For thousands of years, humans have been trying to protect our shorelines from an encroaching sea – from the massive dikes of the Netherlands, to jetties, terminal groins and seawalls.
The most recent addition to mitigating the power of the ocean, beach nourishment, has been shown to be an effective means of shoreline management under the right conditions.
Beach nourishment is not a one size fits all solution. There are certain conditions that are needed for it to be effective, and there are some conditions where it will not work. Shorelines tend to be very dynamic, especially along barrier islands. A stretch of beach may retreat six or seven feet per year for ten years followed by a period of accretion. If that is the case, nourishment is probably not needed and may have a minimal effect, if any effect at all.
In describing what areas are most likely to need nourishment, experts in the field stress the necessity for long term studies to determine where nourishment will be most effective, or if it’s even needed.

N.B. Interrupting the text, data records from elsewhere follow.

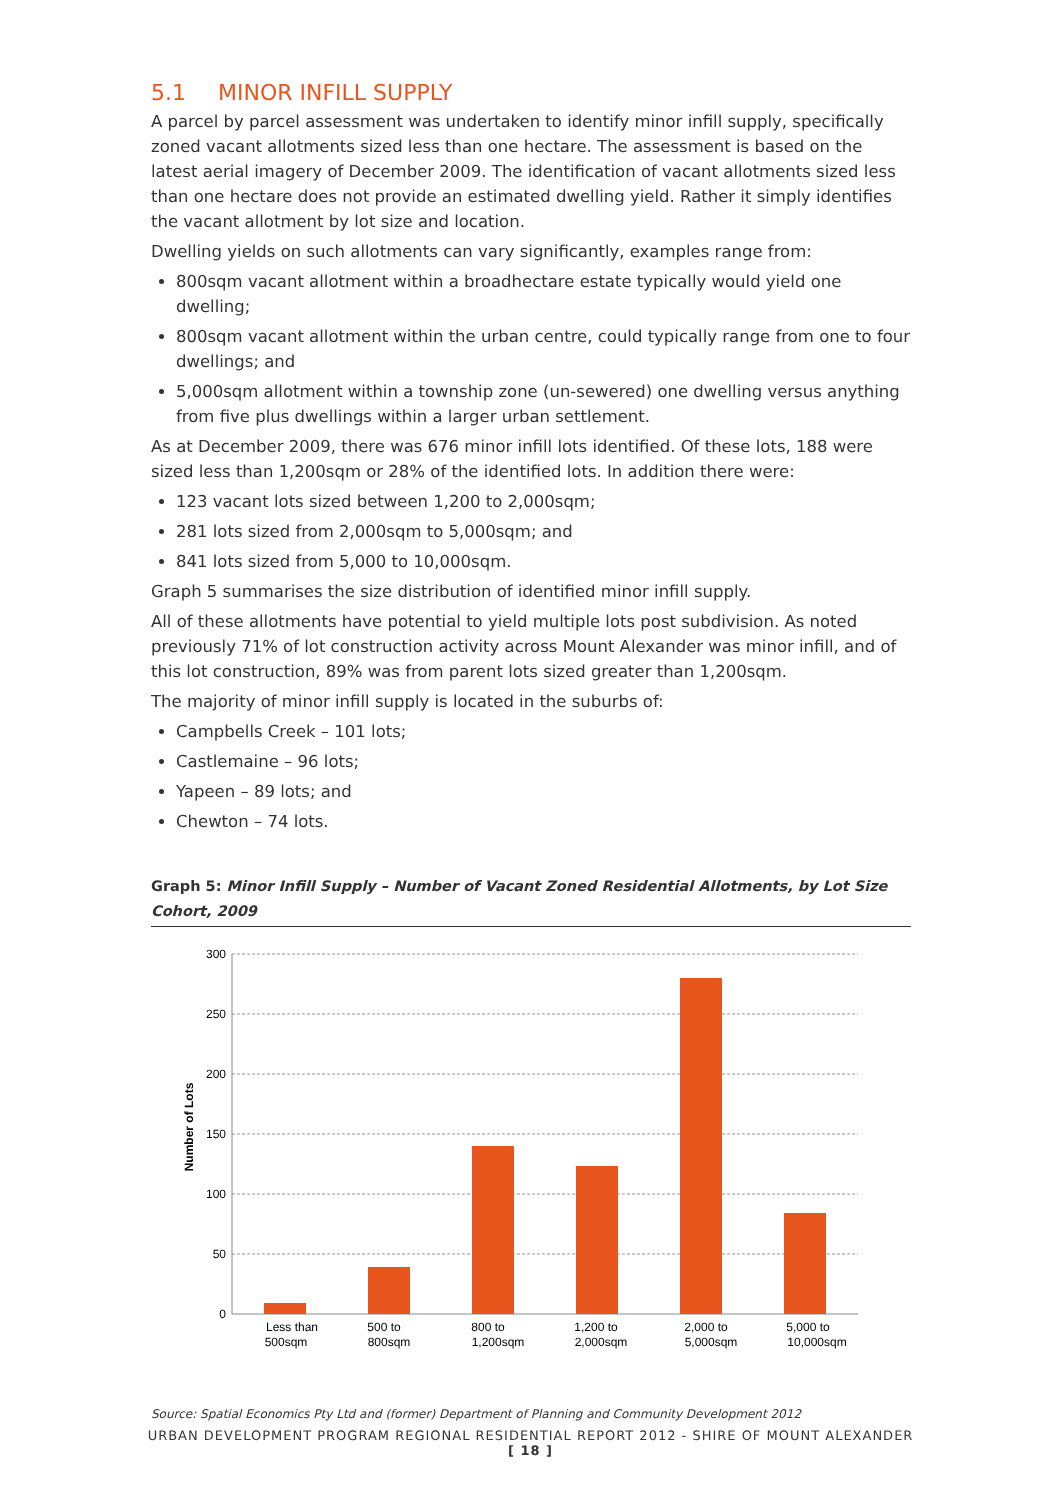5.1 MINOR INFILL SUPPLY
A parcel by parcel assessment was undertaken to identify minor infill supply, specifically zoned vacant allotments sized less than one hectare. The assessment is based on the latest aerial imagery of December 2009. The identification of vacant allotments sized less than one hectare does not provide an estimated dwelling yield. Rather it simply identifies the vacant allotment by lot size and location.
Dwelling yields on such allotments can vary significantly, examples range from:
800sqm vacant allotment within a broadhectare estate typically would yield one dwelling;
800sqm vacant allotment within the urban centre, could typically range from one to four dwellings; and
5,000sqm allotment within a township zone (un-sewered) one dwelling versus anything from five plus dwellings within a larger urban settlement.
As at December 2009, there was 676 minor infill lots identified. Of these lots, 188 were sized less than 1,200sqm or 28% of the identified lots. In addition there were:
123 vacant lots sized between 1,200 to 2,000sqm;
281 lots sized from 2,000sqm to 5,000sqm; and
841 lots sized from 5,000 to 10,000sqm.
Graph 5 summarises the size distribution of identified minor infill supply.
All of these allotments have potential to yield multiple lots post subdivision. As noted previously 71% of lot construction activity across Mount Alexander was minor infill, and of this lot construction, 89% was from parent lots sized greater than 1,200sqm.
The majority of minor infill supply is located in the suburbs of:
Campbells Creek – 101 lots;
Castlemaine – 96 lots;
Yapeen – 89 lots; and
Chewton – 74 lots.
Graph 5: Minor Infill Supply – Number of Vacant Zoned Residential Allotments, by Lot Size Cohort, 2009
300
250
200
150
100
50
0
Number of Lots
Less than
500sqm
500 to
800sqm
800 to
1,200sqm
1,200 to
2,000sqm
2,000 to
5,000sqm
5,000 to
10,000sqm
Source: Spatial Economics Pty Ltd and (former) Department of Planning and Community Development 2012
URBAN DEVELOPMENT PROGRAM REGIONAL RESIDENTIAL REPORT 2012 - SHIRE OF MOUNT ALEXANDER
[ 18 ]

One place that nourishment has been shown conclusively that it will not work is at an inlet. Inlets are so dynamic, and the current and drift of sand in and out of the channel are so great, that sand pumped onto the beach at the mouth of an inlet is quickly swept away. That is particularly true on the south side of an inlet along coastal North Carolina where the dominant drift of the nearshore current is north to south.
Jetties and Groins
Jetties and groins are hardened structures that are perpendicular to the shore and extend into the water. Jetties are usually constructed with longer, higher walls. Groins are typically used to stabilize a very specific area of beach; jetties are generally used for larger projects.
Jetties and groins can be useful in stabilizing the entrance to a harbor or channel. There is, as an example, a groin on the south side of Oregon Inlet that has stabilized the mouth of the inlet, keeping it open for navigation and for the use of the Bonner Bridge.

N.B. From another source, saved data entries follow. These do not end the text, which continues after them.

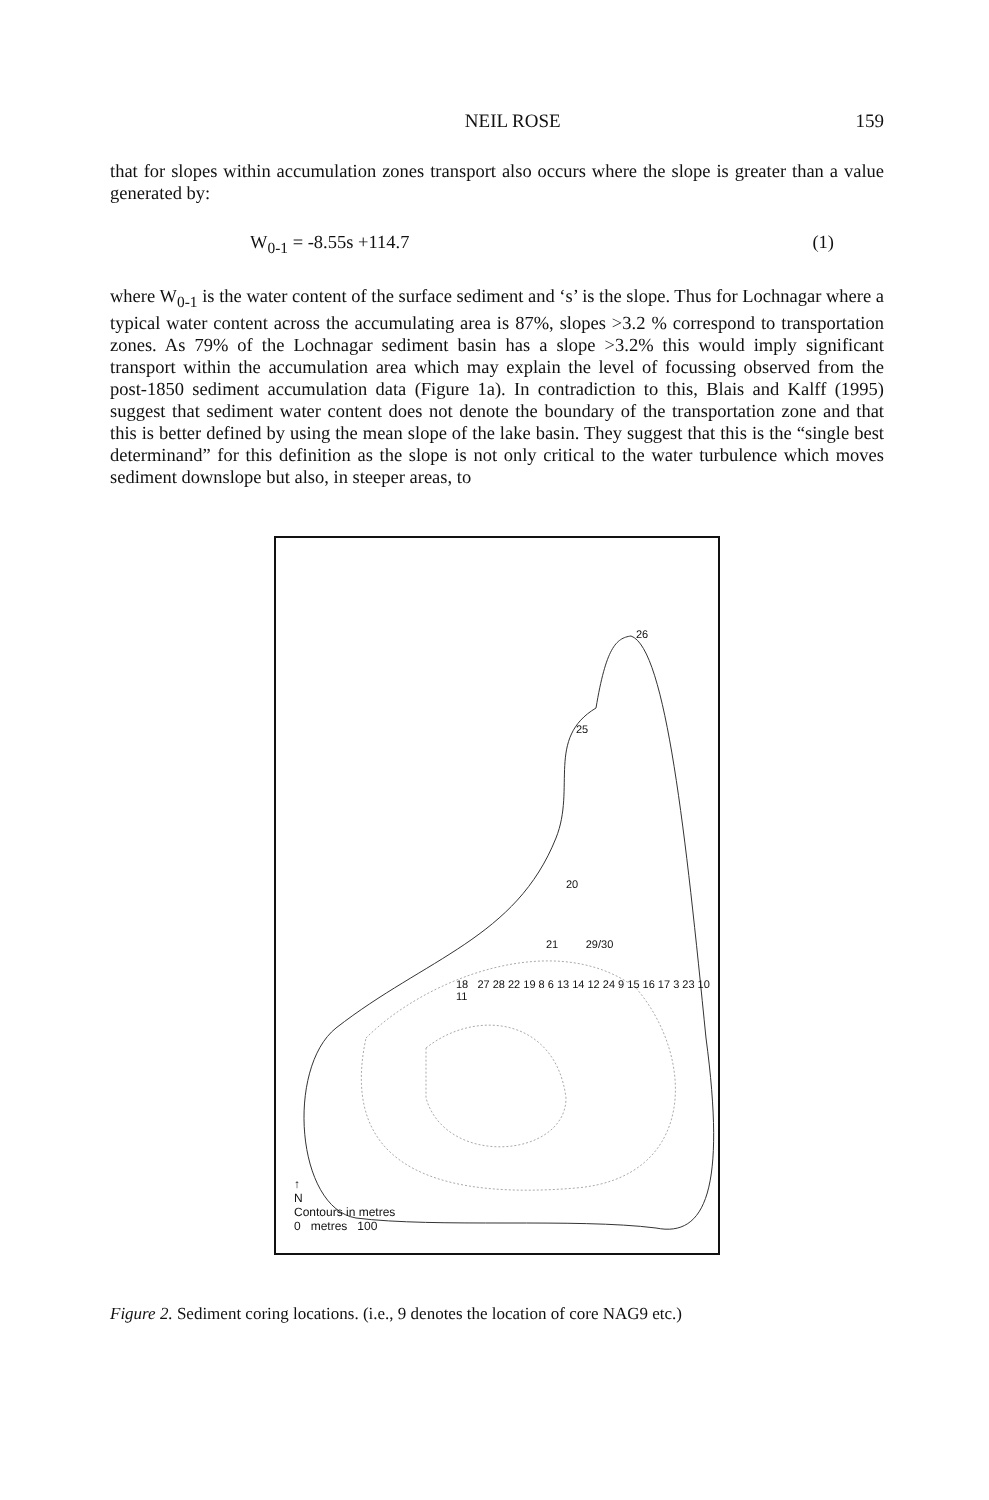NEIL ROSE 159
that for slopes within accumulation zones transport also occurs where the slope is greater than a value generated by:
W<sub>0-1</sub> = -8.55s +114.7 (1)
where W<sub>0-1</sub> is the water content of the surface sediment and ‘s’ is the slope. Thus for Lochnagar where a typical water content across the accumulating area is 87%, slopes >3.2 % correspond to transportation zones. As 79% of the Lochnagar sediment basin has a slope >3.2% this would imply significant transport within the accumulation area which may explain the level of focussing observed from the post-1850 sediment accumulation data (Figure 1a). In contradiction to this, Blais and Kalff (1995) suggest that sediment water content does not denote the boundary of the transportation zone and that this is better defined by using the mean slope of the lake basin. They suggest that this is the “single best determinand” for this definition as the slope is not only critical to the water turbulence which moves sediment downslope but also, in steeper areas, to
↑
N
Contours in metres
0 metres 100
26
25
20
21 29/30
18 27 28 22 19 8 6 13 14 12 24 9 15 16 17 3 23 10 11
Figure 2. Sediment coring locations. (i.e., 9 denotes the location of core NAG9 etc.)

For beach protection, however, both are ineffective, and in some cases can cause damage.
The nearshore area of the ocean is constantly in motion with a current that moves parallel to the shore. That parallel current is termed “littoral drift” and it captures and transports large amounts of sand.

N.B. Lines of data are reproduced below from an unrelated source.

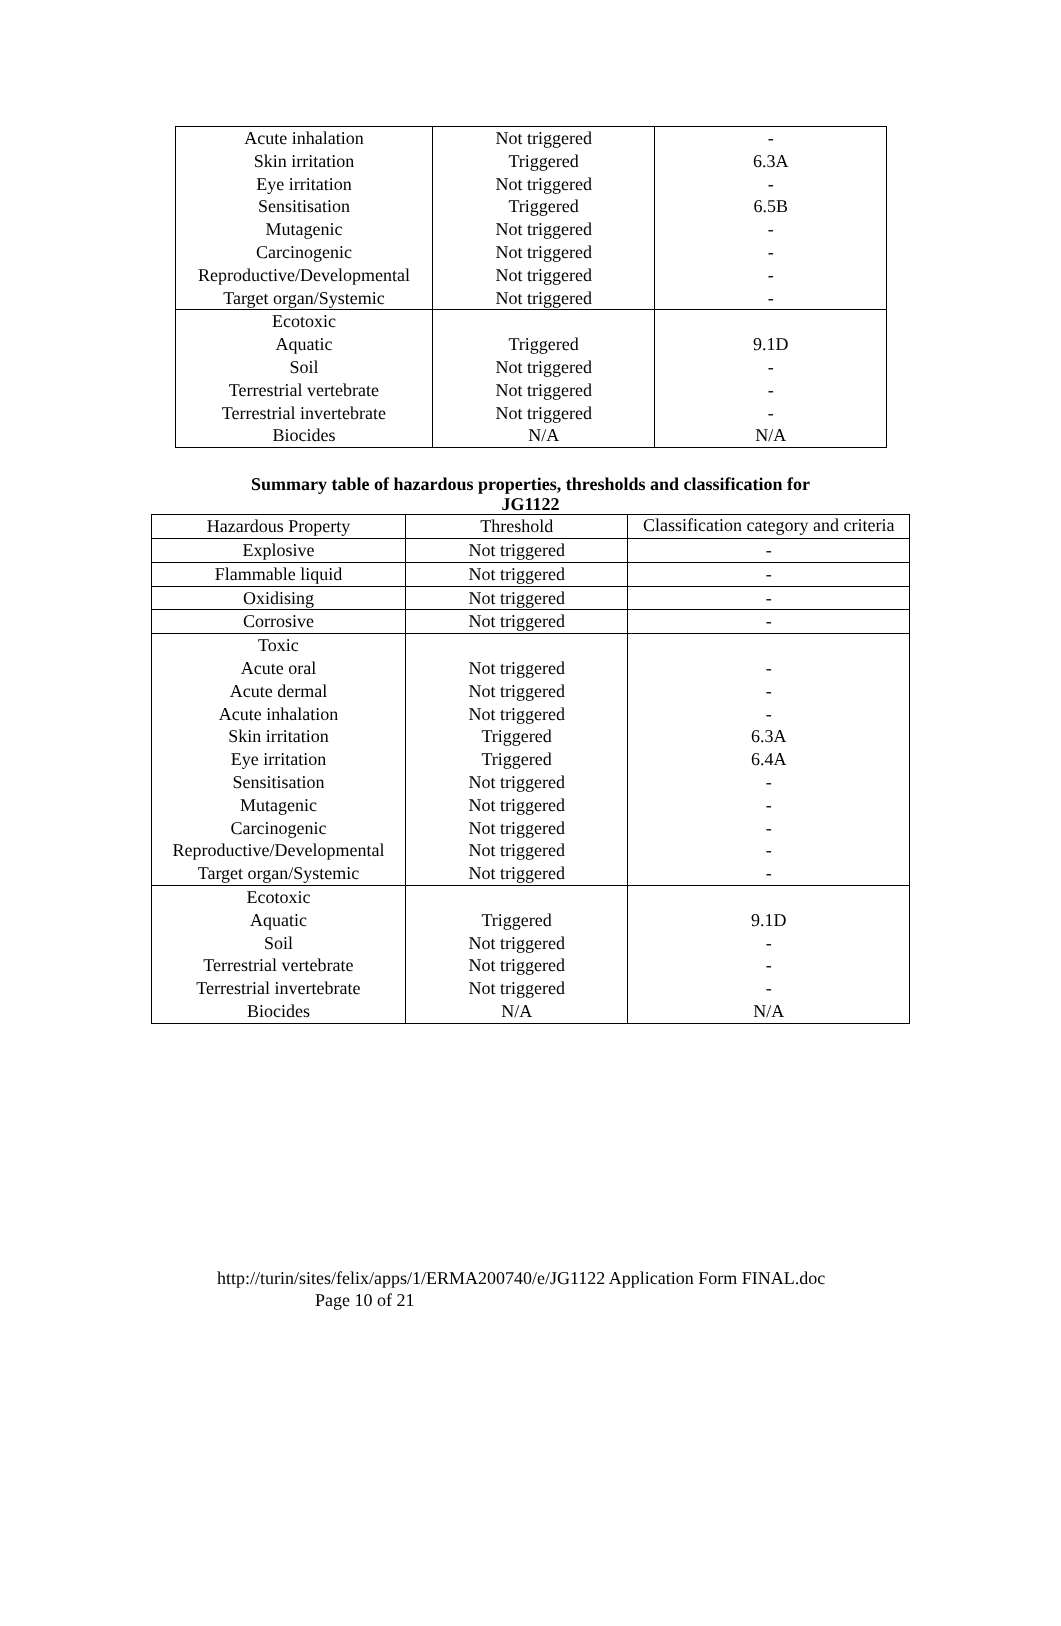| Acute inhalation Skin irritation Eye irritation Sensitisation Mutagenic Carcinogenic Reproductive/Developmental Target organ/Systemic | Not triggered Triggered Not triggered Triggered Not triggered Not triggered Not triggered Not triggered | - 6.3A - 6.5B - - - - |
| Ecotoxic Aquatic Soil Terrestrial vertebrate Terrestrial invertebrate Biocides | Triggered Not triggered Not triggered Not triggered N/A | 9.1D - - - N/A |
Summary table of hazardous properties, thresholds and classification for
JG1122
| Hazardous Property | Threshold | Classification category and criteria |
| Explosive | Not triggered | - |
| Flammable liquid | Not triggered | - |
| Oxidising | Not triggered | - |
| Corrosive | Not triggered | - |
| Toxic Acute oral Acute dermal Acute inhalation Skin irritation Eye irritation Sensitisation Mutagenic Carcinogenic Reproductive/Developmental Target organ/Systemic | Not triggered Not triggered Not triggered Triggered Triggered Not triggered Not triggered Not triggered Not triggered Not triggered | - - - 6.3A 6.4A - - - - - |
| Ecotoxic Aquatic Soil Terrestrial vertebrate Terrestrial invertebrate Biocides | Triggered Not triggered Not triggered Not triggered N/A | 9.1D - - - N/A |
http://turin/sites/felix/apps/1/ERMA200740/e/JG1122 Application Form FINAL.doc
Page 10 of 21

Along the Outer Banks, the littoral drift is usually (but not always) north to south; winds and climate conditions influence the direction of the drift. It’s important to understand littoral drift in order to understand why jetties can cause significant environmental damage.
On the updrift side of a jetty, sand is captured and the beach in the direct vicinity of the jetty will grow. Immediately next to the jetty on the downdrift side, there may also be accretion. The jetty in this case is acting much like a windbreak, and with no current to move the sand, it may accrete next to the jetty.
Farther downdrift it’s a very different story. Sand that would have been part of the littoral drift has been captured by the jetty. The result is significant loss of beach downdrift from the jetty. The possibility also exists that the jetty has disrupted the littoral drift, further disrupting the natural sand transport that replenishes beaches.
Temporary, But at least It’s Something
Rebuilding or replenishing a dune after a storm event will create a temporary barrier to the ocean—but it is truly temporary. Dunes exist on the landward side of the beach. With healthy vegetation as part of the system, they help to stabilize the shoreline, but do very little to mitigate the energy in waves.
If the ocean has reached the dunes, the wave action quickly creates a scarp or very steep face. Consisting of sand, there is little stability in the dune and it quickly begins to collapse. Evidence of how temporary dunes are can be seen in Kitty Hawk where owners are constantly bringing backhoes in to push sand back in front of their beachfront properties, building a new dune after a storm has destroyed it.
Dunes are an important part of a healthy shoreline, but it is the beach that absorbs the energy of the waves.